Both can be used in no-formal conversation.


----------



## Ariel Knightly

There are some expressions in which only _maluco _is possible. In Rio, for example, some slum dwellers and adolescents often say _o maluco_ to talk about a third person.

_*O maluco* chegou do nada e me deu um copo de Red Label.
*This guy* came out of nowhere and gave me a glass of Red Label._

_Maluco _is again the only option in the expressions_ maluco beleza_, _nega maluca,_ and _Caraca, maluco!_.


----------



## Istriano

Quando à (in)formalidade, não há diferença entre _maluco _e _louco_.
_Louco _é usado em muitas expressões como: _louco por amor, louco por ela..._
_Maluco por amor, maluco por ela..._ é muito menos comum.
Também:_ deu a louca em mim_.

A palavra neutra é _alienado _ou _transtornado _(usado pelos psiquiatras).
_Asilo de loucos _(informal) é _hospício _ou _manicômio _(formal).


----------



## Ariel Knightly

Istriano said:


> Quando à (in)formalidade, não há diferença entre _maluco _e _louco_.

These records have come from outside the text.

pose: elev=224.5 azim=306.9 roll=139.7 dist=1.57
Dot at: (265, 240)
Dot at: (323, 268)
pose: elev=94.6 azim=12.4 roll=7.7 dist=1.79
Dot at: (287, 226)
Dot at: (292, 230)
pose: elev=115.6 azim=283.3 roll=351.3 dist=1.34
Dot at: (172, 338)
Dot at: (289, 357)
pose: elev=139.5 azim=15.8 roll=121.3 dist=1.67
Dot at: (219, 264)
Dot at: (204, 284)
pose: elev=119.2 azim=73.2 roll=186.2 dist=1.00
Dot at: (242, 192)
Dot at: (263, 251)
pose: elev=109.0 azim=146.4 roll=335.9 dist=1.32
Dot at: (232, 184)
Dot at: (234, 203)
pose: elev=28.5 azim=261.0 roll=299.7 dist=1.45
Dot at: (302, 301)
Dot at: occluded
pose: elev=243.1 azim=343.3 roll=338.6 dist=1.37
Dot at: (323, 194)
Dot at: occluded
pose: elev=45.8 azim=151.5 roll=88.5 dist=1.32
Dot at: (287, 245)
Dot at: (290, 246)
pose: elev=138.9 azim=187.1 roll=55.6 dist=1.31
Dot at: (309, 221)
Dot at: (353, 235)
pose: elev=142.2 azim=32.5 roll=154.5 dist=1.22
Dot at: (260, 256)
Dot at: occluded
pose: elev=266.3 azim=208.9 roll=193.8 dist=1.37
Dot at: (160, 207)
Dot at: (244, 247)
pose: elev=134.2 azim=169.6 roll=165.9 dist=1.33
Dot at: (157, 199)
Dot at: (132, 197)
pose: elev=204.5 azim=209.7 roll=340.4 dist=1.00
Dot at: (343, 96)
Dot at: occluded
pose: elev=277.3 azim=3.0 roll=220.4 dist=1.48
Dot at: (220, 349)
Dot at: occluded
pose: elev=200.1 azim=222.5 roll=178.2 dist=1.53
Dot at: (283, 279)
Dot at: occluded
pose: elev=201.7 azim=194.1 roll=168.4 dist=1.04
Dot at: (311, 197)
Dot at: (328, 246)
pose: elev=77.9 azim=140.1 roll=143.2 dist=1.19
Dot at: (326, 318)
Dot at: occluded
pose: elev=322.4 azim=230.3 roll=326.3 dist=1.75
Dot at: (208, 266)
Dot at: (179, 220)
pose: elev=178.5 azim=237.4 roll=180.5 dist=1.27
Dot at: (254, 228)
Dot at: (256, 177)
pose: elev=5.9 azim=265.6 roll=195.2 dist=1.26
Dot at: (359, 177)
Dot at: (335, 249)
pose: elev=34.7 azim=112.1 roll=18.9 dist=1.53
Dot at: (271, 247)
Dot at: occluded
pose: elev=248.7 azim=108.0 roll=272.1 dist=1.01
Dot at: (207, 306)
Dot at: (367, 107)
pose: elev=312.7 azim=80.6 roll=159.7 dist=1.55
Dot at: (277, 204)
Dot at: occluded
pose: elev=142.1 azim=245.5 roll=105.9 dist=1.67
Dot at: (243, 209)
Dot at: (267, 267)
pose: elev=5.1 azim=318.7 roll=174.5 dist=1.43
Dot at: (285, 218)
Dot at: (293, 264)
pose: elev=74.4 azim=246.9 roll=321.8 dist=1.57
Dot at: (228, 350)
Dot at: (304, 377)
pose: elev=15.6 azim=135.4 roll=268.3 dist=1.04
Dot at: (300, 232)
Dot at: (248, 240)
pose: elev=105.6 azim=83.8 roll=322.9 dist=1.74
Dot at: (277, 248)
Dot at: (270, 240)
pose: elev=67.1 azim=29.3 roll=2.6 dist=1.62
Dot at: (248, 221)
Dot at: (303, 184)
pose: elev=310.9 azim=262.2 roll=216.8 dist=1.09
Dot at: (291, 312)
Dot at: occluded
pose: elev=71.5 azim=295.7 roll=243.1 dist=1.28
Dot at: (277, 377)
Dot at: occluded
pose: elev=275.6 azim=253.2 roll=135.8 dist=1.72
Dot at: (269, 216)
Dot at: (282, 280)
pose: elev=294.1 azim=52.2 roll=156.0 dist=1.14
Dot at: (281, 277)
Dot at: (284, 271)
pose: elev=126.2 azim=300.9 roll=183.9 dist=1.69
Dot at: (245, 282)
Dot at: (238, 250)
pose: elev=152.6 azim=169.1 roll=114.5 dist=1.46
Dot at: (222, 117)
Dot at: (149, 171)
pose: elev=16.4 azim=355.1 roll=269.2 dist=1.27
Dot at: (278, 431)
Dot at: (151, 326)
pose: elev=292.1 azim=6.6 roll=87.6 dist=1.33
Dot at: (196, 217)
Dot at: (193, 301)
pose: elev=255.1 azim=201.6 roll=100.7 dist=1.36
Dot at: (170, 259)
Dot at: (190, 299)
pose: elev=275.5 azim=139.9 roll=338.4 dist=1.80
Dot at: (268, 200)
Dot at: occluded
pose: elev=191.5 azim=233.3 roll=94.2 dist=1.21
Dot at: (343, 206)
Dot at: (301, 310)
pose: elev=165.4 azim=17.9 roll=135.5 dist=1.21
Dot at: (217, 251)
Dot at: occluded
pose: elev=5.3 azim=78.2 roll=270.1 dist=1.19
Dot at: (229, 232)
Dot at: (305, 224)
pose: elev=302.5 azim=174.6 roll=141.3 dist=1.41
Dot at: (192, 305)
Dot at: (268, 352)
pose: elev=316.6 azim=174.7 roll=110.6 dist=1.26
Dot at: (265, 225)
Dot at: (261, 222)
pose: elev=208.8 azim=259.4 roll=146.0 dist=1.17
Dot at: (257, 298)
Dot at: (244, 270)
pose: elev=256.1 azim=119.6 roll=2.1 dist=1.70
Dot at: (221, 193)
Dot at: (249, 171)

Embora _louco _possa aparecer em contextos informais, também é muito comum encontrar essa palavra em livros escritos em tom neutro, por exemplo. Já _maluco _só é possível em contextos muito informais.


----------



## Istriano

Os dicionários não concordam com sua afirmação.


----------



## Ariel Knightly

Istriano said:


> Os dicionários não concordam com sua afirmação.


Não? E você?


----------



## Istriano

> Abriam-se estranhas gargantas resfolegantes nos torvelinhos malucos e as espumas de noivado ficavam boiando por cima, como flores sobre túmulos.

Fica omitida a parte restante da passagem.